## Task objective
When a line of the listing below has the string "jump" in it, copy that line.
######
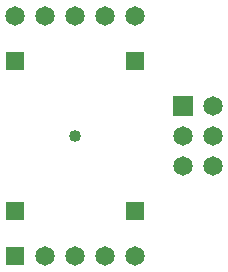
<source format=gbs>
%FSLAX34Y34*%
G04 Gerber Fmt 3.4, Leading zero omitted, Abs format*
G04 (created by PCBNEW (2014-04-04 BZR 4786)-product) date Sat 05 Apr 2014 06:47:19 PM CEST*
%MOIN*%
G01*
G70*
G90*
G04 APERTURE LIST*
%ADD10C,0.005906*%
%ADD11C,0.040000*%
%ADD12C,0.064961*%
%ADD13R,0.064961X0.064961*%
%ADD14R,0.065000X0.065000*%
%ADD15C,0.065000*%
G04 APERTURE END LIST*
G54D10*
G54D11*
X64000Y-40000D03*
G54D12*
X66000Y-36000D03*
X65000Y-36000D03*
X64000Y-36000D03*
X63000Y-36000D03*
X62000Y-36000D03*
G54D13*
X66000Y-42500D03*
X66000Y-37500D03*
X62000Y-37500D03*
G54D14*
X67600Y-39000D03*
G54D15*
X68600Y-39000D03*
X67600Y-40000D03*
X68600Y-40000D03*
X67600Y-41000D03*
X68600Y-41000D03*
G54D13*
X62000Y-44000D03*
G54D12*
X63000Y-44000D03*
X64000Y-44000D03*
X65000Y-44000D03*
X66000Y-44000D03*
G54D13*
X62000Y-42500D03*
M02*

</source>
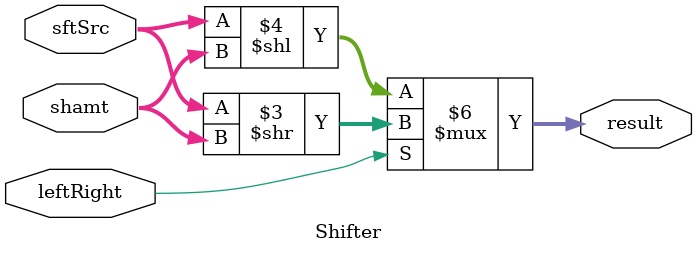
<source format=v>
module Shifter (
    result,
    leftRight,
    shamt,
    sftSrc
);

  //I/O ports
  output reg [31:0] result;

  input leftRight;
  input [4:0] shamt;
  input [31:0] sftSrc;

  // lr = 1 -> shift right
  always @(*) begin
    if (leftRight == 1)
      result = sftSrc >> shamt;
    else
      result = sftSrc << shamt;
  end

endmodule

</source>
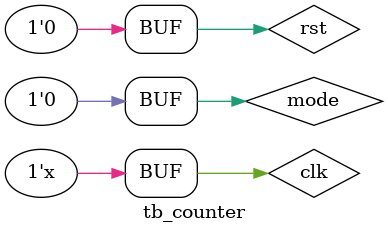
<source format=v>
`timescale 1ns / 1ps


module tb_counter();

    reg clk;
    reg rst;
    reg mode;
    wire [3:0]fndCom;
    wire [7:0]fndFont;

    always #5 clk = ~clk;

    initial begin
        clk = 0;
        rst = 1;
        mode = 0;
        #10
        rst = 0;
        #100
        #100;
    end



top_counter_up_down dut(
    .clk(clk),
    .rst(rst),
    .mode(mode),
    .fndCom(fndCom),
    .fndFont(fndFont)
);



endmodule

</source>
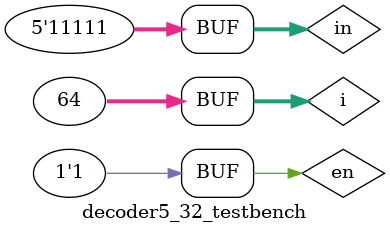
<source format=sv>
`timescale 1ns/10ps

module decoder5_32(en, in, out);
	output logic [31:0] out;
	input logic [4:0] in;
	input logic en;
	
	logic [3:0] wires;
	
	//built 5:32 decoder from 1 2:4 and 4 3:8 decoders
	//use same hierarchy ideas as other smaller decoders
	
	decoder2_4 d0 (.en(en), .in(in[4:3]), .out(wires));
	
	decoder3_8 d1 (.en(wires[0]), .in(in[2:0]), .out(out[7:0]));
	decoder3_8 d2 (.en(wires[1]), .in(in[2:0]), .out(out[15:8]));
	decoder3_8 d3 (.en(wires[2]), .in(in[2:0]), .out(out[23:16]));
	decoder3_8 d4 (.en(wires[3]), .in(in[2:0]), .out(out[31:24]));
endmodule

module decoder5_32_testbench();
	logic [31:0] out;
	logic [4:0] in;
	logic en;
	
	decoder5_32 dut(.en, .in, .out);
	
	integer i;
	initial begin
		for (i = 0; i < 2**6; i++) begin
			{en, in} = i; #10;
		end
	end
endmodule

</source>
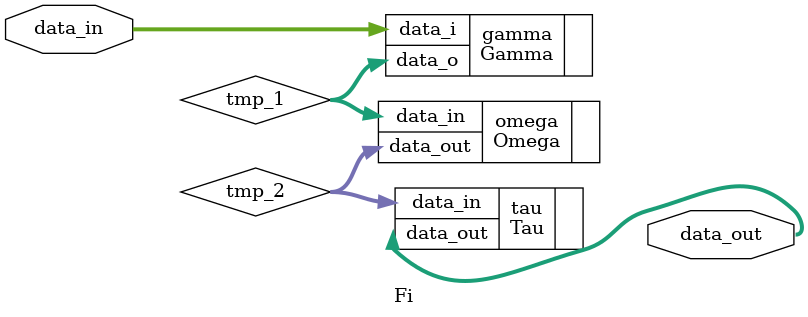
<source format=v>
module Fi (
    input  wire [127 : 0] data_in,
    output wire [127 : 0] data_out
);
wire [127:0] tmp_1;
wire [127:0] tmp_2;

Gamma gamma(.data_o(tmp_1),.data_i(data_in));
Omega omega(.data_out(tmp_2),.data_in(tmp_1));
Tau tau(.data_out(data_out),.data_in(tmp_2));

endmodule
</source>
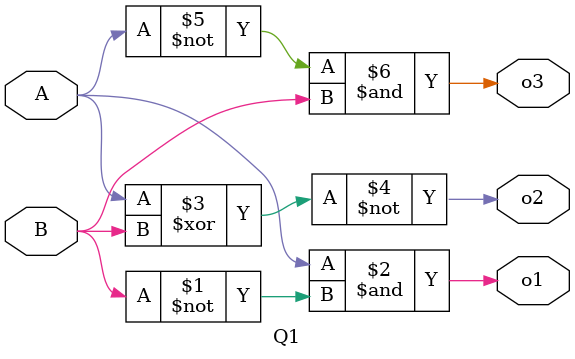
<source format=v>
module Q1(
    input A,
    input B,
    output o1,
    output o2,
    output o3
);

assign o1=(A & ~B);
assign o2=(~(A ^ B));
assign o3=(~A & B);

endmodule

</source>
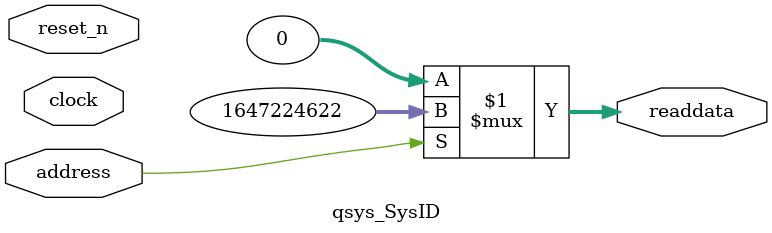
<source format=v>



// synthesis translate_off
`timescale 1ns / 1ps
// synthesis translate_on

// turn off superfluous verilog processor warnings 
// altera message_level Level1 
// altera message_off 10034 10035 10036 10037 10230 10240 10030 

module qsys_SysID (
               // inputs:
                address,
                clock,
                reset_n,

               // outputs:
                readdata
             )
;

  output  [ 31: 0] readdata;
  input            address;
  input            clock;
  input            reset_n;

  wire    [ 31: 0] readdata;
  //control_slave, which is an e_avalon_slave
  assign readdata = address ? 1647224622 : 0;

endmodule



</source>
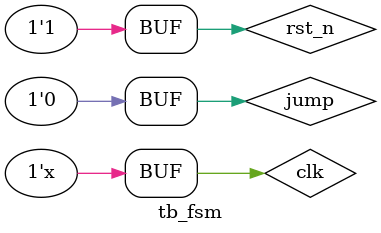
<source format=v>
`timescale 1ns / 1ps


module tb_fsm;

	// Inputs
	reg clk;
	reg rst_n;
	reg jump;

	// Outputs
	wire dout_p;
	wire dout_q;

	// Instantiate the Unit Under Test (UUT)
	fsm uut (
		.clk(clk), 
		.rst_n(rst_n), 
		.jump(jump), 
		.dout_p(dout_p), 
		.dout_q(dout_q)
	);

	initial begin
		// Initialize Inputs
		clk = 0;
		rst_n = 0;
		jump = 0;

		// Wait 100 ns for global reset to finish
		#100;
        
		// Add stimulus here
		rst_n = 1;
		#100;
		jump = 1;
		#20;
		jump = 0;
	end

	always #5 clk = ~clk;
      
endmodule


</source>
######
## Your response
	reg jump;
		.jump(jump), 
		jump = 0;
		jump = 1;
		jump = 0;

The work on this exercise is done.